Published: March 26 2008 19:56 | Last updated: March 26 2008 22:22

Score one for Carl Icahn. The 72-year-old billionaire investor was granted his biggest demand from Motorola on Wednesday when the company agreed to split into two companies.

Icahn, the corporate raider turned shareholder activist, has been putting pressure on the troubled mobile phone maker to split out its handset unit for a while. As Observer pointed out this week, he also wants to install four directors on the board – and the company seems OK with three of them.

Icahn has a lot riding on a rebound at Motorola – he has spent $2bn on the company’s shares, giving him a stake of roughly 6.5 per cent.

Despite the victory, though, Icahn is likely to continue pressing the company.

The stock rose on Wednesday but Icahn bought Motorola shares while they were in a steep decline – and it still has a way to climb back before he is making big money.

Icahn has proved successful recently at getting the top brass at big US companies to listen to him. His sometimes bitter rhetoric about Time Warner and Dick Parsons, then chief executive, resulted in a change or two. But his campaign didn’t exactly set the media group’s shares on fire, either.

Icahn will want a clearer victory from Motorola. Observer doesn’t expect him to let up too much on the company, even though he has just won a decisive victory in round one.

Main attraction

Nicolas Sarkozy’s visit to Westminster on Wednesday drew a large crowd of MPs and Lords, some of whom had come to see the president. Most, however, seemed to have come to see the latest Mrs Sarkozy, singer Carla Bruni, whose days as a nude model were fondly recaptured in the British press on Wednesday.

Ms Bruni listened demurely as Sarko ladelled litres of French syrup over his British audience, until they rolled over in submission.

But there was a moment of humour as Michael Martin, the Commons Speaker, welcomed his French guests to the Royal Gallery in the House of Lords, innocently announcing that its decor had a very strong French connection.

Queue laughter - the most obvious features of the Royal Gallery are the two enormous friezes depicting Britain’s victory over France at Waterloo and Trafalgar. Martin seemed bemused. He simply meant that Westminster’s famous interior designer, Augustus Pugin, was the son of a French émigré.

Slave to work

Michael O’Leary, the motormouth boss of Ryanair, is famous for dressing up at press conferences. His most notorious guise was as the Pope but on Wednesday he donned (not literally, unfortunately) a hair shirt.

O’Leary announced that he and 35 other senior executives would forgo a pay increase this year as profits are set to dive because of high oil prices.

Not that he will starve on €565,000 a year, excluding bonus and pension.

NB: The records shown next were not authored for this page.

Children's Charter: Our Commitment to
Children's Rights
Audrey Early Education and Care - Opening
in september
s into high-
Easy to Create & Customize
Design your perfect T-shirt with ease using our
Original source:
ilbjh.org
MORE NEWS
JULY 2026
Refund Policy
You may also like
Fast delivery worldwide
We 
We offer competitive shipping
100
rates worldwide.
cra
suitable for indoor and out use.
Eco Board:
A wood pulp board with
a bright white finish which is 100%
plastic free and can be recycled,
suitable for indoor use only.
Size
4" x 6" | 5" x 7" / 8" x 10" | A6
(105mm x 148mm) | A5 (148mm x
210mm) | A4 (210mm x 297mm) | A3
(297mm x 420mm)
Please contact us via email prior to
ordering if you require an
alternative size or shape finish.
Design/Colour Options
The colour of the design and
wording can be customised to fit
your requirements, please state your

Still, he is working harder for it. “I am married with two young children under the age of two-and-a-half and have discovered for the first time in my life that many of the joys of fatherhood [lead you] to spend more time at the office,” he said. “The office is more attractive than changing nappies or getting up in the night.”

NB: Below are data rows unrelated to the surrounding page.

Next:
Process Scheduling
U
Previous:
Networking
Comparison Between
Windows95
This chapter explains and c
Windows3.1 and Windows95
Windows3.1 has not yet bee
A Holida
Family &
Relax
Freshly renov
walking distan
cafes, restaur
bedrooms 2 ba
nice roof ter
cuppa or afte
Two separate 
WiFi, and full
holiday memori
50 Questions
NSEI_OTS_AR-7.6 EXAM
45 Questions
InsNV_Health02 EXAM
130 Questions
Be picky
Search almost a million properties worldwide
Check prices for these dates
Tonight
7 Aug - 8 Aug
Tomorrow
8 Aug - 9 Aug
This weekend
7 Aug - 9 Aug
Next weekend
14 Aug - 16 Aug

And in spite of saying he will only stick around for another two or three years, it is too early to talk of retirement plans.

“Remember, Ryanair is the most fun you can have with your clothes on.”

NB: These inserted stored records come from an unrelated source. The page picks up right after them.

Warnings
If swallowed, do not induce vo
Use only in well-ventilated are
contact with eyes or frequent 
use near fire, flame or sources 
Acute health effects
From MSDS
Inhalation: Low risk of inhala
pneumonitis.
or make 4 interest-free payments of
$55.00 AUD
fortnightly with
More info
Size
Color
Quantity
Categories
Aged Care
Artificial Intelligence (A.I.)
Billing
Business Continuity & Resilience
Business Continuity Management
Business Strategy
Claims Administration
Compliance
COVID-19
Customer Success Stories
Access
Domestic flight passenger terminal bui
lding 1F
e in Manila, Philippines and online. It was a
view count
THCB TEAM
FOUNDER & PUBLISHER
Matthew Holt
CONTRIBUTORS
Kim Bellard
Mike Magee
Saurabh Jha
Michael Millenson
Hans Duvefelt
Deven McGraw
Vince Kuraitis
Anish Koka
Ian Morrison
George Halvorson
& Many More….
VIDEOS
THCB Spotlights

Perhaps not if you are jammed in the back row on the 6.30am to Dublin.

More to come

The primary contest between Barack Obama and Hillary Clinton is beginning to look a bit like trench warfare. Clinton is leading in Pennsylvania, while Obama is leading in North Carolina. It appears that the fighting will continue until early summer without a clear result.

But there is damage being done, and it is not to John McCain, who has had a good run in the polls this month. And a fascinating poll this week by Rasmussen Reports showed that 22 per cent of Democratic voters across the US said Clinton should drop out of the race. An identical number say Obama should quit.

Not surprisingly, Clinton thinks her continued presence in the race is not harming the chance of a Democrat being elected in November. “Millions of people still remain to vote and to have their votes counted, so I think it’s exciting and I find it very positive for our party,” she told Time magazine’s Mark Helprin this week. “We’re going to have a unified Democratic party and we’ll go into the fall in a strong position to defeat John McCain.”

Clinton, while trailing Obama in the delegate count, went on to suggest that history was on her side.

“I remind a lot of people that my husband didn’t formally wrap up the nomination until June and when he did he was behind both President Bush and Ross Perot.”

Wrong address

The revelation that the US military mistakenly shipped fuses for nuclear missiles to Taiwan – it had meant to send helicopter batteries instead – has left many wondering how a blunder involving sensitive arms technology could happen. But looking at the Pentagon’s attempts at explaining the mix-up, one could come to the conclusion that it could actually have been much worse.

Anyone reading the transcript of the press conference that the Pentagon held to explain the situation could be forgiven for worrying the problems go even deeper than a mistaken shipment. The text shows Ryan Henry, principal deputy undersecretary, speaking about China – not Taiwan – having received the shipment.

“Yeah, I would say – and these are just initial gathering of information – it appears from the – fairly early on the Chinese indicated to us that they did not have in receipt what they had asked for,” Henry said, according to the official transcript.

Surely just a slip-up on his part. After all, if you can confuse Taiwan, an island the US is committed to help defend, with China, the country this defence is directed against, then there is not really such a big difference between missile fuses and helicopter batteries either.

Fed up

Naples’ trash problems are reaching all corners of the globe. South Korea has banned Italian buffalo mozzarella from being sold on its territory, after reports that the dioxins in the cheese were above the acceptable level.

Italian police have been looking into allegations that huge piles of rubbish blighting the Neapolitan region have tainted herd feed. Korean fans of mozzarella di bufala will be in despair.